Von Marieke Degen | 21.03.2007
    Ein Patient wird in die Notaufnahme gebracht, vollgepumpt mit Drogen und nicht mehr ansprechbar. Solche Notfälle sind für Ärzte besonders heikel. Sie müssen rasch handeln, doch je nachdem, welchen Drogencocktail der Patient intus hat, reagiert er anders auf Medikamente. Ein neuer Teststreifen von der Universität in Illinois soll Ärzten helfen, die Drogen schneller zu identifizieren. Der Prototyp spürt Kokain im Blut auf - mit Hilfe von Gold und künstlicher DNA.

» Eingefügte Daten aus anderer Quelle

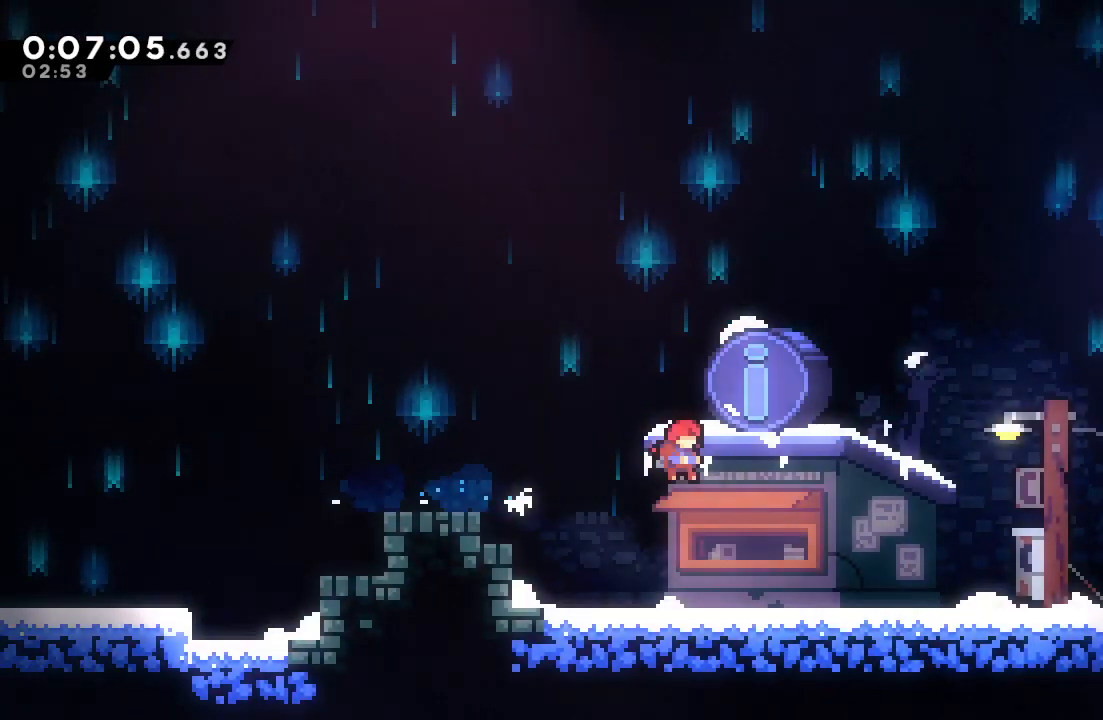
{"dt_ms": 500, "buttons": [], "left_stick": "center", "right_stick": "center", "events": [[83, "R2", "up"], [83, "TRIANGLE", "up"]]}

    "Bislang hat man illegale Drogen wie Kokain mit Antikörpern nachgewiesen. Aber Antikörper sind teuer und nicht sehr praktisch. Wir arbeiten mit der DNA-Version von Antikörpern. Nukleinsäuren sind viel robuster, besonders DNA","

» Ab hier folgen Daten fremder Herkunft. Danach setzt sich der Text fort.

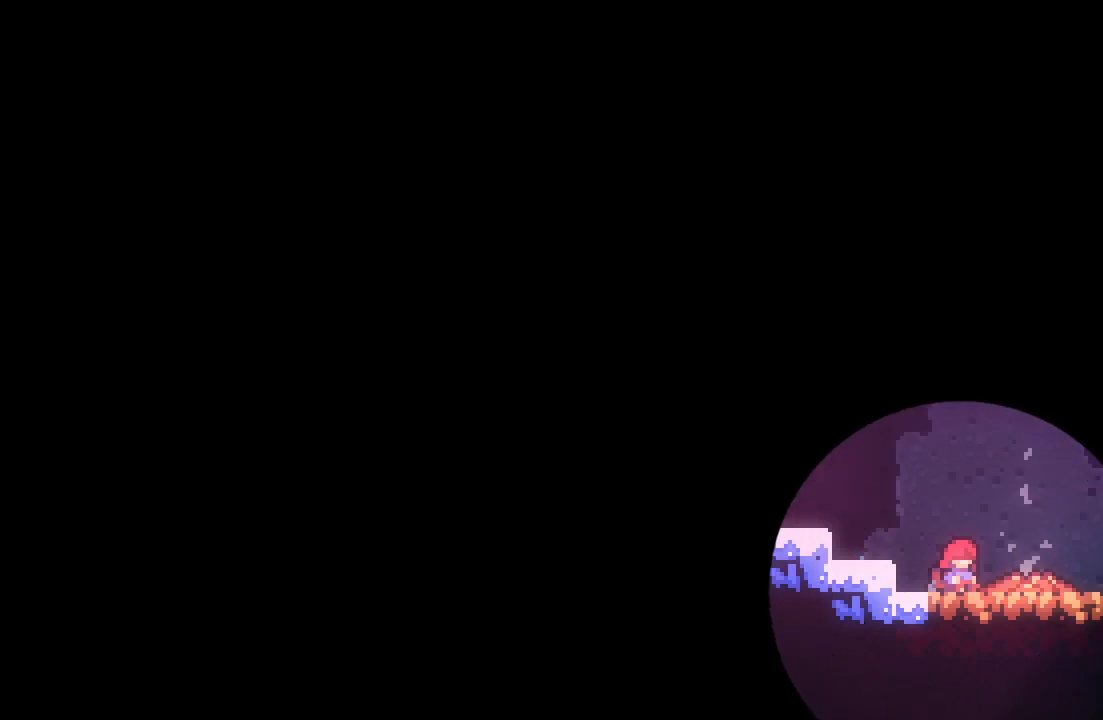
{"dt_ms": 500, "buttons": [], "left_stick": "center", "right_stick": "center", "events": []}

    sagt Juewen Liu, Chemiker an der Universität in Illinois. Die DNA-Stücke, die die Forscher verwenden, heißen Aptamere. Sie werden im Labor hergestellt. Genau wie Antikörper sind sie in der Lage, einen ganz bestimmten Stoff zu erkennen und zu binden.

    ""Unser Teststab besteht aus vier Lagen. Zwei davon nehmen die Flüssigkeit auf. Die dritte enthält den eigentlichen Wirkstoff: Goldpartikel, die mit Aptameren verbunden sind. Zuletzt kommt eine Membran mit einem Protein, dem so genannten Streptavidin."

    Das Stäbchen wird in verdünntes Blut getunkt. Die Flüssigkeit wandert die Lagen entlang und trifft auf Klumpen aus winzigen Goldkügelchen und kokainspezifischen Aptameren. Ohne Kokain im Blut passiert dann gar nichts, denn die Klumpen sind zu dick, um mit der Flüssigkeit weiter zu wandern. Befindet sich jedoch Kokain im Blut, bindet es sofort an die Aptamere und löst den Komplex auf. Die befreiten Goldpartikel sickern nun das Stäbchen entlang und bleiben am Proteinstreifen hängen wie Insekten am Fliegenpapier. Dort bilden sie eine rote Linie. Je dicker sie ist, desto mehr Koks hat der Patient intus. Das Prinzip habe sich im Labor bewährt, sagt Liu. Trotzdem gibt es noch einiges zu verbessern.

    "Der Test sollte auch geringe Mengen an Kokain anzeigen. Im Moment muss die Konzentration im Blut aber sehr hoch sein, damit wir sie überhaupt nachweisen können. Jetzt müssen wir das Testverfahren verbessern und empfindlicher machen."

    Dazu will Juewen Liu die Farbe der einzelnen Goldkügelchen so intensivieren, dass auch ganz dünne Linien auf dem Teststreifen zu erkennen sind.

    Aptamere kommen zwar schon seit den 90er Jahren in Labors zum Einsatz, um Substanzen zu bestimmen. Doch die bisherigen Verfahren waren so aufwendig, dass sie nur ausgebildete Chemiker anwenden konnten. Der Teststreifen aus Illinois könnte der Aptamer-Technik nun zum Durchbruch verhelfen. Je nach eingebauter DNA lassen sich mit ihm alle möglichen Stoffe in Flüssigkeit nachweisen, egal ob Hormone, Antibiotika, oder Umweltgifte.

    "Bevor wir unseren Schnelltest hatten, haben wir mit Aptameren in Lösungen gearbeitet. Das Prinzip ist das gleiche geblieben, aber jetzt steckt die ganze komplizierte Chemie im Teststreifen. Alles, was man tun muss, ist das Stäbchen einzutauchen und auf den roten Streifen zu warten. Wir haben die Technik einfacher und benutzerfreundlicher gemacht."

    In zwei Jahren soll der Test den Markt erobern. Bis dahin will das Team eine ganze Palette an Drogen-Teststäbchen entwickeln - für die Notfallmedizin. Vielleicht sind sie irgendwann wie Schwangerschaftstests in jeder Apotheke zu haben. Spätestens dann wären sie nicht nur für Notärzte interessant, sondern auch für die Polizei, die Armee, für leidgeprüfte Eltern und argwöhnische Arbeitgeber.